Further investigations

At your My Fertility Check consultation, your specialist will discuss with your results with you, and what your next steps should be.

Sometimes, depending on your history and results, the specialist may advise you to get further investigations. All your options will be fully explained to you and we will do our utmost to answer any questions you might have.

If you have difficulty understanding any of the terms or would like to know more about your results and what any further investigations would reveal, don’t hesitate to ask your fertility specialist.

Further investigations may include:

Hormone Profile

Normal hormone levels are very important for a woman’s fertility. A full hormone profile gives an accurate assessment of your hormone balance and involves a few simple blood tests. These can be performed at your GP’s surgery or at the clinic. A complete hormone profile will test for:

Follicle Stimulating Hormone (FSH) and Luteinising Hormone (LH)

Normal levels of FSH and LH are very important to a woman’s reproductive health. FSH is a hormone which regulates the reproductive processes of the body, while LH triggers ovulation. High FSH levels can indicate that the number of eggs in your ovaries is decreasing, while high LH levels can be a sign of Polycystic Ovarian Syndrome (PCOS) and other reproductive health issues. Blood tests for FSH and LH should only be taken on days two, three or four of the menstrual cycle.

Progesterone

Progesterone hormone levels can also be measured with a blood test. Normal progesterone levels indicate normal ovulation. Blood tests for progesterone levels need to be taken on day 21 of a 28 day menstrual cycle (or seven days before your next period is due).

Prolactin

Prolactin is a hormone produced in the pituitary gland (named because of its role in lactation). High levels of prolactin, however, can cause infertility by preventing the release of FSH and LH. Prolactin levels can be measured in a blood test at any time of the month.

Thyroid Function Tests

Sometimes when you have a low or high thyroid level, this imbalance can affect your ovaries and your ability to conceive. T4 and TSH levels should also be checked as suboptimal thyroid function can impact on ability to conceive, causing irregular ovulation. High TSH levels have been linked to an increased risk of miscarriage. Again, a thyroid function test is a simple blood test which can be done at any time of the month.

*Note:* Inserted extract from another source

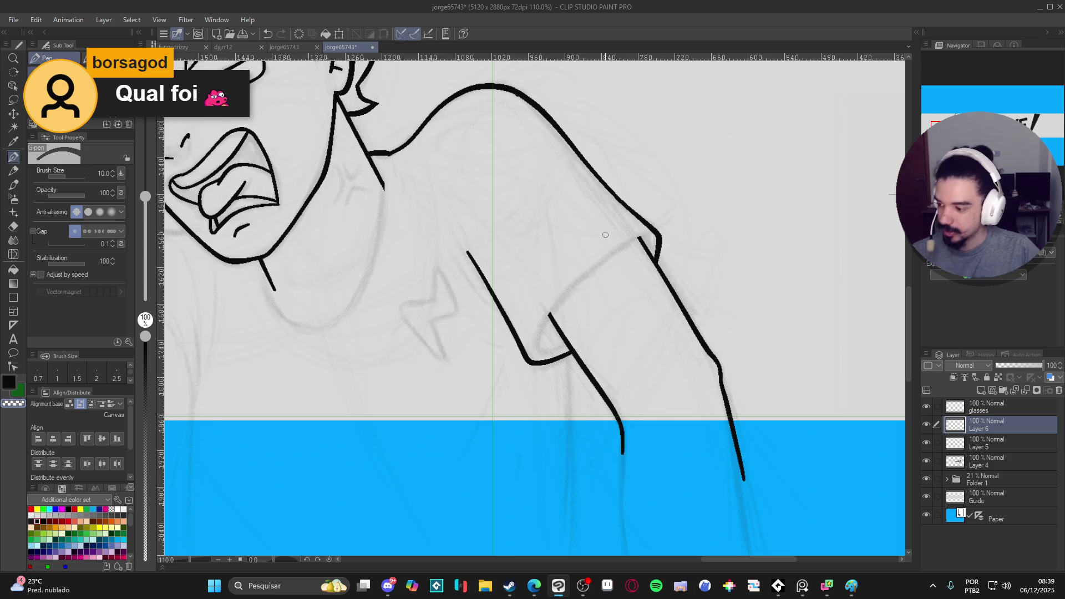
# Step: Toggle Layers 5, 6 and the glasses layer to compare the head and arm linework
pyautogui.scroll(-3, 605, 237)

Results of Hormone Profile

Your fertility specialists will discuss the results of your hormone profile with you and advise you as to what your next steps should be.

Laparoscopy and Dye Test ('Lap and Dye')

A laparoscopy is a diagnostic procedure that allows the doctor to inspect the health of your reproductive organs (uterus, Fallopian tubes and ovaries) through a small telescope. It checks your Fallopian tubes, to ensure they are not blocked or damaged, and assesses other abnormalities which could affect fertility, such as endometriosis, uterine fibroids, ovarian cysts and adhesions.

A laparoscopy is carried out under general anaesthetic and only takes about 10 minutes. A small incision is made near your belly button and a long thin telescope is inserted for the doctor to examine your organs. A coloured fluid (the ‘dye’) test is performed to see if your Fallopian tubes are blocked. A laparoscopy should be carried out between day five and day 12 of your menstrual cycle, at a time when you could not be pregnant.

It is normally a day case procedure, so you are admitted in the morning and discharged that evening. Laparoscopies are usually carried out for diagnosis, but sometimes minor treatment can be carried out at the same time to destroy deposits of endometriosis and to divide adhesions.

Hysterosalpingogram

A hysterosalpingogram (HGG) is an x-ray test carried out to assess whether Fallopian tubes are open or blocked. It also gives a very clear image of the uterine cavity. During a HSG, a dye is put through a thin tube into the uterus. If all is normal, the dye will fill up the uterine cavity, and then flows into the Fallopian tubes.

If the fluid does not spill out through the Fallopian tubes, this indicated a blockage in the tubes. A HSG must be carried out at a time when you could not be pregnant. The HSG is therefore arranged after a period, but before ovulation could have occurred – ideally between days five and 12 of a cycle (though this may vary depending on cycle length).

Results of Further Investigation

Your fertility specialists will discuss the results of any further investigations with you and advise you as to what your next steps should be and what your options are.